Au-delà des conséquences techniques, financières et organisationnelles, l’impact psychologique pour les équipes peut être énorme. Jérôme Poggi, RSSI(6) de la ville de Marseille, a livré un témoignage saisissant quant à la cyber crise dont a été victime sa ville en mars 2020(7). En une fraction de seconde, ce sont 1 300 serveurs et 400 applications qui se qui sont retrouvés hors service. Une crise de 6 mois qui selon Jérôme Poggi a laissé de profonds impacts psychologiques sur lui et ses équipes, dont certains membres n’ont pas échappé au burn-out…
L’occasion de mettre en lumière le tabou du stress post-traumatique de la cyber malveillance. De véritables blessures invisibles, trop souvent minimisées, par manque de suivi psychologique.

Vers une « cyber protection » mutualiste des territoires ?
Face à des cyberattaques toujours plus nombreuses et sophistiquées, les communes ne sont pas non plus totalement dénuées de moyens. Elles peuvent compter sur un grand nombre de dispositifs. Cybermalveillance.gouv.fr a par exemple mis au point un programme de sensibilisation à destination des élus. L’objectif ? Accompagner les communes pour appréhender les risques encourus, partager les bonnes pratiques et les encourager à faire de la cybersécurité une priorité au sein de l’organisation.
Fiches, mémos, supports, kits et guides pratiques… une myriade d’outils de sensibilisation sont également à leur disposition. Mais est-ce suffisant ? En mars 2025, le Sénat a souhaité inscrire dans la loi « les modalités de soutien aux collectivités territoriales et à leurs groupements »(8). La résilience numérique territoriale se met donc en mouvement, et c’est une bonne nouvelle. Mais peut-être a-t-elle encore besoin d’être structurée à l’échelle nationale, comme le préconise le rapport de la Cour des comptes ?
Car si les collectivités ont besoin de moyens techniques, financiers et humains, elles doivent aussi avancer selon une ligne directrice claire. Ou la nécessité de bâtir une cyber solidarité des territoires. Pour que la sécurité numérique soit une mission de service public partagé.
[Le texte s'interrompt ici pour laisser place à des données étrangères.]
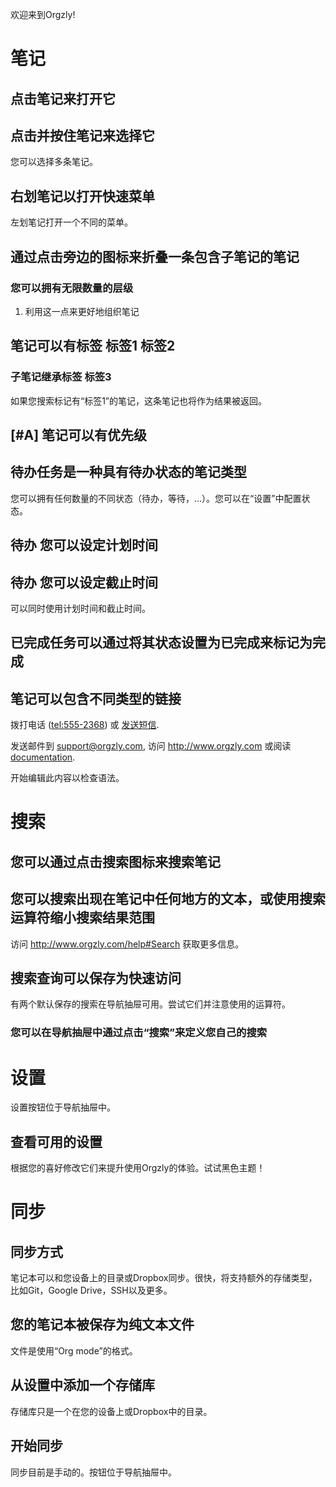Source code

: 欢迎来到Orgzly!

* 笔记
** 点击笔记来打开它
** 点击并按住笔记来选择它

您可以选择多条笔记。

** 右划笔记以打开快速菜单

左划笔记打开一个不同的菜单。

** 通过点击旁边的图标来折叠一条包含子笔记的笔记
*** 您可以拥有无限数量的层级
**** 利用这一点来更好地组织笔记
** 笔记可以有标签 :标签1:标签2:
*** 子笔记继承标签 :标签3:

如果您搜索标记有“标签1”的笔记，这条笔记也将作为结果被返回。

** [#A] 笔记可以有优先级
** 待办任务是一种具有待办状态的笔记类型

您可以拥有任何数量的不同状态（待办，等待，...）。您可以在“设置”中配置状态。

** 待办 您可以设定计划时间
SCHEDULED: <2015-02-20 Fri 15:15>

** 待办 您可以设定截止时间
DEADLINE: <2015-02-20 Fri> SCHEDULED: <2015-02-23 Mon>

可以同时使用计划时间和截止时间。

** 已完成任务可以通过将其状态设置为已完成来标记为完成
CLOSED: [2015-02-20 Fri 20:17]

** 笔记可以包含不同类型的链接

拨打电话 (tel:555-2368) 或 [[sms:555-2368][发送短信]].

发送邮件到 [[mailto:support@orgzly.com][support@orgzly.com]], 访问 http://www.orgzly.com 或阅读 [[http://www.orgzly.com/help][documentation]].

开始编辑此内容以检查语法。

* 搜索
** 您可以通过点击搜索图标来搜索笔记
** 您可以搜索出现在笔记中任何地方的文本，或使用搜索运算符缩小搜索结果范围

访问 http://www.orgzly.com/help#Search 获取更多信息。

** 搜索查询可以保存为快速访问

有两个默认保存的搜索在导航抽屉可用。尝试它们并注意使用的运算符。

*** 您可以在导航抽屉中通过点击“搜索”来定义您自己的搜索
* 设置

设置按钮位于导航抽屉中。

** 查看可用的设置

根据您的喜好修改它们来提升使用Orgzly的体验。试试黑色主题！


* 同步
** 同步方式

笔记本可以和您设备上的目录或Dropbox同步。很快，将支持额外的存储类型，比如Git，Google Drive，SSH以及更多。

** 您的笔记本被保存为纯文本文件

文件是使用“Org mode”的格式。

** 从设置中添加一个存储库

存储库只是一个在您的设备上或Dropbox中的目录。

** 开始同步

同步目前是手动的。按钮位于导航抽屉中。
Une chaîne de solidarité cyber au sein de laquelle Aéma Groupe pourrait prendre toute sa part. Avec la résilience numérique comme pilier de sa culture d’entreprise, il serait un véritable relais de confiance pour sensibiliser les agents du secteur public, proposer un accompagnement post crise, et même faciliter la coopération entre tous les acteurs.
———
1. Selon l’Anssi et le ministère de l’Intérieur
2. Cette étude 2024 a été conduite par OpinionWay pour Cybermalveillance.gouv.fr du 26 août au 4 octobre en ligne (CAWI) auprès d’un échantillon de 1710 élus de collectivités / agents communaux en charge de l’informatique et de la sécurité des communes de moins de 25 000 habitants en France métropolitaine et dans les départements et régions d ’Outre-Mer.
3. Les rançongiciels sont des logiciels malveillants qui bloquent l’accès à des fichiers en les chiffrant. Une rançon est alors réclamée à la victime pour pouvoir y accéder de nouveau.
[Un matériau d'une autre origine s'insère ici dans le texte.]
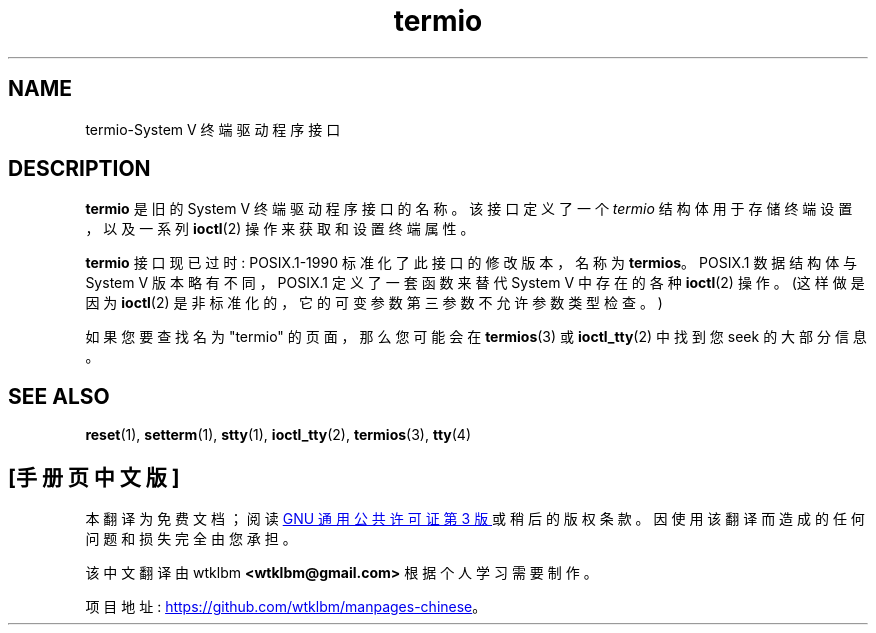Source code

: .\" -*- coding: UTF-8 -*-
.\" Copyright (c) 2006 by Michael Kerrisk <mtk.manpages@gmail.com>
.\"
.\" SPDX-License-Identifier: Linux-man-pages-copyleft
.\"
.\" 28 Dec 2006 - Initial Creation
.\"
.\"*******************************************************************
.\"
.\" This file was generated with po4a. Translate the source file.
.\"
.\"*******************************************************************
.TH termio 7 2022\-10\-30 "Linux man\-pages 6.03" 
.SH NAME
termio\-System V 终端驱动程序接口
.SH DESCRIPTION
\fBtermio\fP 是旧的 System V 终端驱动程序接口的名称。 该接口定义了一个 \fItermio\fP 结构体用于存储终端设置，以及一系列
\fBioctl\fP(2) 操作来获取和设置终端属性。
.PP
\fBtermio\fP 接口现已过时: POSIX.1\-1990 标准化了此接口的修改版本，名称为 \fBtermios\fP。 POSIX.1 数据结构体与
System V 版本略有不同，POSIX.1 定义了一套函数来替代 System V 中存在的各种 \fBioctl\fP(2) 操作。(这样做是因为
\fBioctl\fP(2) 是非标准化的，它的可变参数第三参数不允许参数类型检查。)
.PP
如果您要查找名为 "termio" 的页面，那么您可能会在 \fBtermios\fP(3) 或 \fBioctl_tty\fP(2) 中找到您 seek
的大部分信息。
.SH "SEE ALSO"
\fBreset\fP(1), \fBsetterm\fP(1), \fBstty\fP(1), \fBioctl_tty\fP(2), \fBtermios\fP(3),
\fBtty\fP(4)
.PP
.SH [手册页中文版]
.PP
本翻译为免费文档；阅读
.UR https://www.gnu.org/licenses/gpl-3.0.html
GNU 通用公共许可证第 3 版
.UE
或稍后的版权条款。因使用该翻译而造成的任何问题和损失完全由您承担。
.PP
该中文翻译由 wtklbm
.B <wtklbm@gmail.com>
根据个人学习需要制作。
.PP
项目地址:
.UR \fBhttps://github.com/wtklbm/manpages-chinese\fR
.ME 。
4. La défiguration est le signe visible qu’un site internet a été piraté.
5. Un plan de continuité d’activité (PCA) est une stratégie mise en place afin de réagir face à des risques identifiés.
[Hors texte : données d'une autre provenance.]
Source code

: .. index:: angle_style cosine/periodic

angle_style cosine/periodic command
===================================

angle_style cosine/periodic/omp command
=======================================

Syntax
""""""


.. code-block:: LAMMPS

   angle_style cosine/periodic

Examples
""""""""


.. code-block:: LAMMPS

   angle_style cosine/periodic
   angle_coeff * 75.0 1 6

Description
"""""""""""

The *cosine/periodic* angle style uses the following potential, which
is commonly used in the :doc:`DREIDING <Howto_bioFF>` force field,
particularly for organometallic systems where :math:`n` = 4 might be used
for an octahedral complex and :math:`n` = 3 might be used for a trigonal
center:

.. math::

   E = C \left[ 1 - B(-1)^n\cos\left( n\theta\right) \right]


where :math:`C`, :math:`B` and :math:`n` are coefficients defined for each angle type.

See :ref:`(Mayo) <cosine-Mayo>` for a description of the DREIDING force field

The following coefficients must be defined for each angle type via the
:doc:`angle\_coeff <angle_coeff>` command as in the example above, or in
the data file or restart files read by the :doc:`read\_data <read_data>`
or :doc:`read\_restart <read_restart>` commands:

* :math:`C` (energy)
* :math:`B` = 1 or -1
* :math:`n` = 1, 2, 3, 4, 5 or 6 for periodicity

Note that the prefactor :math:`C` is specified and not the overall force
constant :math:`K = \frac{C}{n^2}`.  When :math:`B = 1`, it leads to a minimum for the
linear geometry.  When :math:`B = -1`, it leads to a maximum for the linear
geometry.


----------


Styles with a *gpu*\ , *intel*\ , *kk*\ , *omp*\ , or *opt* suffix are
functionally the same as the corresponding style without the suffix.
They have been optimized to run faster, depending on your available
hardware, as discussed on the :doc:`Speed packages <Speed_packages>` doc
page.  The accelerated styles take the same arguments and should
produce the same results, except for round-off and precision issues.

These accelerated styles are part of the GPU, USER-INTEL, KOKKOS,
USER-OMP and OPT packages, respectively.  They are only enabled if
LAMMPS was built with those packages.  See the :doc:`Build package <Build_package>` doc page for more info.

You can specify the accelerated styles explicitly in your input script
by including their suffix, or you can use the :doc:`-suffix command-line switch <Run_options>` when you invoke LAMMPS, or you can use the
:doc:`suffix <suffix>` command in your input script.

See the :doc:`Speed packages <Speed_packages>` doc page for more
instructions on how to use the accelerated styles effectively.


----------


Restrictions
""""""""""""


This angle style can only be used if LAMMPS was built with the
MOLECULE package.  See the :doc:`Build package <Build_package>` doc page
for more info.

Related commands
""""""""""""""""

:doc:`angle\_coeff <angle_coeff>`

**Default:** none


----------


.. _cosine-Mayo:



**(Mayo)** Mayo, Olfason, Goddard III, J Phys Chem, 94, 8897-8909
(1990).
6. Responsable de la Sécurité des Systèmes d’Information
7. Témoignage livré à l’occasion du colloque inédit sur les répercussions psychologiques des cyberattaques organisé en février 2024 par Aéma Groupe – avec le soutien de Cybermalveillance.gouv.fr et France Victimes.
8. Il s’agit du projet de loi en cours d’adoption devant transposer trois directives européennes sur la cybersécurité, dont NIS 2, qui impacte directement les collectivités.